A écouter le mot introductif du secrétaire général de la Cour constitutionnelle, Gilles Badet, vendredi 1er février dernier, à l’occasion de la cérémonie d’échanges de vœux entre le président de l’institution et les journalistes, on dira sans risques de se tromper que la plus haute juridiction de droit au Bénin vit l’ère des réformes. « Elle a grandi en crédibilité et est devenue plus accessible », soutient-il. Quoiqu’incomprise sur certaines de ses innovations, elle est dans une « approche innovante ». Approche pour laquelle elle a besoin de rapports plus profonds et plus intimes avec les acteurs des médias. Le président Joseph Djogbénou y tient tout particulièrement. Cette cérémonie initiée par lui n’en est que le prélude. Mais, il veut bien aller au-delà et introduire dans les relations de la Cour constitutionnelle un lien plus étroit avec la presse. « Nous avons manqué par le passé de tirer le meilleur de nous-mêmes », reconnaît modestement le secrétaire général de la Cour constitutionnelle.
Adieu cette Cour constitutionnelle qui ne s’ouvre que le temps de rares activités, renfermée sur les mythes qu’on lui colle sans grande possibilité d’accès. L’ère Djogbénou se veut douce et ouverte, surtout qu’elle met un point d’honneur à « l’égalité entre les citoyens ». Laquelle se traduit déjà, explique Gilles Badet, par la possibilité qui leur est offerte de défendre publiquement devant l’institution, leurs postures et droits.
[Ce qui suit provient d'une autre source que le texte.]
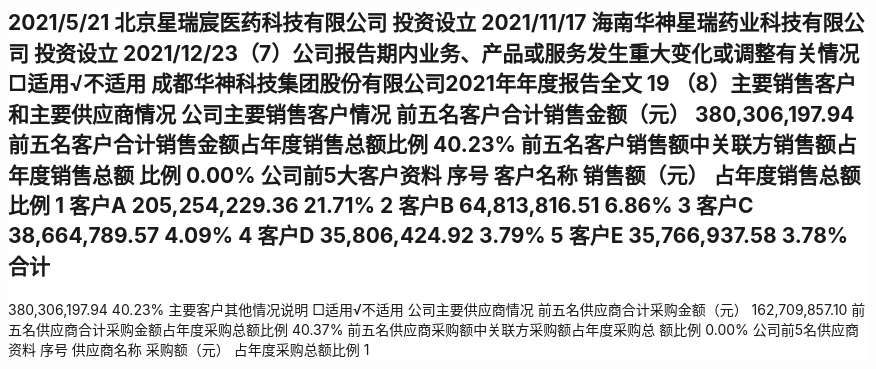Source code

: 2021/5/21
北京星瑞宸医药科技有限公司
投资设立
2021/11/17
海南华神星瑞药业科技有限公司
投资设立
2021/12/23（7）公司报告期内业务、产品或服务发生重大变化或调整有关情况
□适用√不适用
成都华神科技集团股份有限公司2021年年度报告全文
19
（8）主要销售客户和主要供应商情况
公司主要销售客户情况
前五名客户合计销售金额（元）
380,306,197.94
前五名客户合计销售金额占年度销售总额比例
40.23%
前五名客户销售额中关联方销售额占年度销售总额
比例
0.00%
公司前5大客户资料
序号
客户名称
销售额（元）
占年度销售总额比例
1
客户A
205,254,229.36
21.71%
2
客户B
64,813,816.51
6.86%
3
客户C
38,664,789.57
4.09%
4
客户D
35,806,424.92
3.79%
5
客户E
35,766,937.58
3.78%
合计
--
380,306,197.94
40.23%
主要客户其他情况说明
□适用√不适用
公司主要供应商情况
前五名供应商合计采购金额（元）
162,709,857.10
前五名供应商合计采购金额占年度采购总额比例
40.37%
前五名供应商采购额中关联方采购额占年度采购总
额比例
0.00%
公司前5名供应商资料
序号
供应商名称
采购额（元）
占年度采购总额比例
1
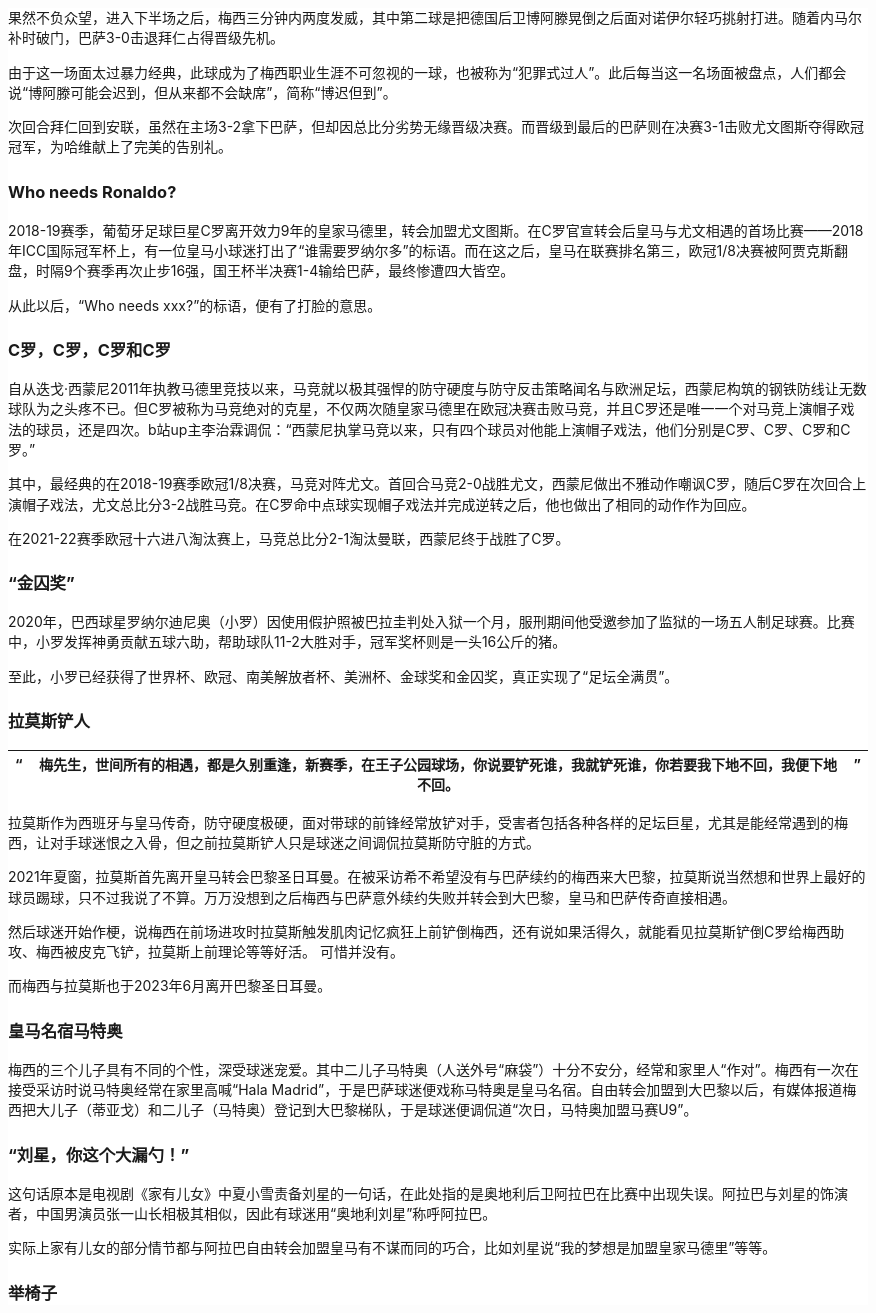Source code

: 果然不负众望，进入下半场之后，梅西三分钟内两度发威，其中第二球是把德国后卫博阿滕晃倒之后面对诺伊尔轻巧挑射打进。随着内马尔补时破门，巴萨3-0击退拜仁占得晋级先机。

由于这一场面太过暴力经典，此球成为了梅西职业生涯不可忽视的一球，也被称为“犯罪式过人”。此后每当这一名场面被盘点，人们都会说“博阿滕可能会迟到，但从来都不会缺席”，简称“博迟但到”。

次回合拜仁回到安联，虽然在主场3-2拿下巴萨，但却因总比分劣势无缘晋级决赛。而晋级到最后的巴萨则在决赛3-1击败尤文图斯夺得欧冠冠军，为哈维献上了完美的告别礼。

###  Who needs Ronaldo?

2018-19赛季，葡萄牙足球巨星C罗离开效力9年的皇家马德里，转会加盟尤文图斯。在C罗官宣转会后皇马与尤文相遇的首场比赛——2018年ICC国际冠军杯上，有一位皇马小球迷打出了“谁需要罗纳尔多”的标语。而在这之后，皇马在联赛排名第三，欧冠1/8决赛被阿贾克斯翻盘，时隔9个赛季再次止步16强，国王杯半决赛1-4输给巴萨，最终惨遭四大皆空。

从此以后，“Who needs xxx?”的标语，便有了打脸的意思。

###  C罗，C罗，C罗和C罗

自从迭戈·西蒙尼2011年执教马德里竞技以来，马竞就以极其强悍的防守硬度与防守反击策略闻名与欧洲足坛，西蒙尼构筑的钢铁防线让无数球队为之头疼不已。但C罗被称为马竞绝对的克星，不仅两次随皇家马德里在欧冠决赛击败马竞，并且C罗还是唯一一个对马竞上演帽子戏法的球员，还是四次。b站up主李治霖调侃：“西蒙尼执掌马竞以来，只有四个球员对他能上演帽子戏法，他们分别是C罗、C罗、C罗和C罗。”

其中，最经典的在2018-19赛季欧冠1/8决赛，马竞对阵尤文。首回合马竞2-0战胜尤文，西蒙尼做出不雅动作嘲讽C罗，随后C罗在次回合上演帽子戏法，尤文总比分3-2战胜马竞。在C罗命中点球实现帽子戏法并完成逆转之后，他也做出了相同的动作作为回应。

在2021-22赛季欧冠十六进八淘汰赛上，马竞总比分2-1淘汰曼联，西蒙尼终于战胜了C罗。

###  “金囚奖”

2020年，巴西球星罗纳尔迪尼奥（小罗）因使用假护照被巴拉圭判处入狱一个月，服刑期间他受邀参加了监狱的一场五人制足球赛。比赛中，小罗发挥神勇贡献五球六助，帮助球队11-2大胜对手，冠军奖杯则是一头16公斤的猪。

至此，小罗已经获得了世界杯、欧冠、南美解放者杯、美洲杯、金球奖和金囚奖，真正实现了“足坛全满贯”。

###  拉莫斯铲人

|  “  |  梅先生，世间所有的相遇，都是久别重逢，新赛季，在王子公园球场，你说要铲死谁，我就铲死谁，你若要我下地不回，我便下地不回。  |  ”   
---|---|---  
  
拉莫斯作为西班牙与皇马传奇，防守硬度极硬，面对带球的前锋经常放铲对手，受害者包括各种各样的足坛巨星，尤其是能经常遇到的梅西，让对手球迷恨之入骨，但之前拉莫斯铲人只是球迷之间调侃拉莫斯防守脏的方式。

2021年夏窗，拉莫斯首先离开皇马转会巴黎圣日耳曼。在被采访希不希望没有与巴萨续约的梅西来大巴黎，拉莫斯说当然想和世界上最好的球员踢球，只不过我说了不算。万万没想到之后梅西与巴萨意外续约失败并转会到大巴黎，皇马和巴萨传奇直接相遇。

然后球迷开始作梗，说梅西在前场进攻时拉莫斯触发肌肉记忆疯狂上前铲倒梅西，还有说如果活得久，就能看见拉莫斯铲倒C罗给梅西助攻、梅西被皮克飞铲，拉莫斯上前理论等等好活。
可惜并没有。

而梅西与拉莫斯也于2023年6月离开巴黎圣日耳曼。

###  皇马名宿马特奥

梅西的三个儿子具有不同的个性，深受球迷宠爱。其中二儿子马特奥（人送外号“麻袋”）十分不安分，经常和家里人“作对”。梅西有一次在接受采访时说马特奥经常在家里高喊“Hala
Madrid”，于是巴萨球迷便戏称马特奥是皇马名宿。自由转会加盟到大巴黎以后，有媒体报道梅西把大儿子（蒂亚戈）和二儿子（马特奥）登记到大巴黎梯队，于是球迷便调侃道“次日，马特奥加盟马赛U9”。

###  “刘星，你这个大漏勺！”

这句话原本是电视剧《家有儿女》中夏小雪责备刘星的一句话，在此处指的是奥地利后卫阿拉巴在比赛中出现失误。阿拉巴与刘星的饰演者，中国男演员张一山长相极其相似，因此有球迷用“奥地利刘星”称呼阿拉巴。

实际上家有儿女的部分情节都与阿拉巴自由转会加盟皇马有不谋而同的巧合，比如刘星说“我的梦想是加盟皇家马德里”等等。

###  举椅子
Le pari du meilleur. C’est bien là l’engagement que prend le président Joseph Djogbénou avec les hommes des médias. Lui qui entend « rapprocher l’institution des citoyens », en prenant appui sur le quatrième pouvoir. « Que la maison Cour constitutionnelle soit une maison pour eux (les citoyens) » s’engage-t-il.
Il faut donc voir 2019 sous un nouveau jour. Celui où l’institution constitutionnelle est en constante lune de miel avec les médias sans que, de part et d’autre, l’essentiel ne soit perdu de vue.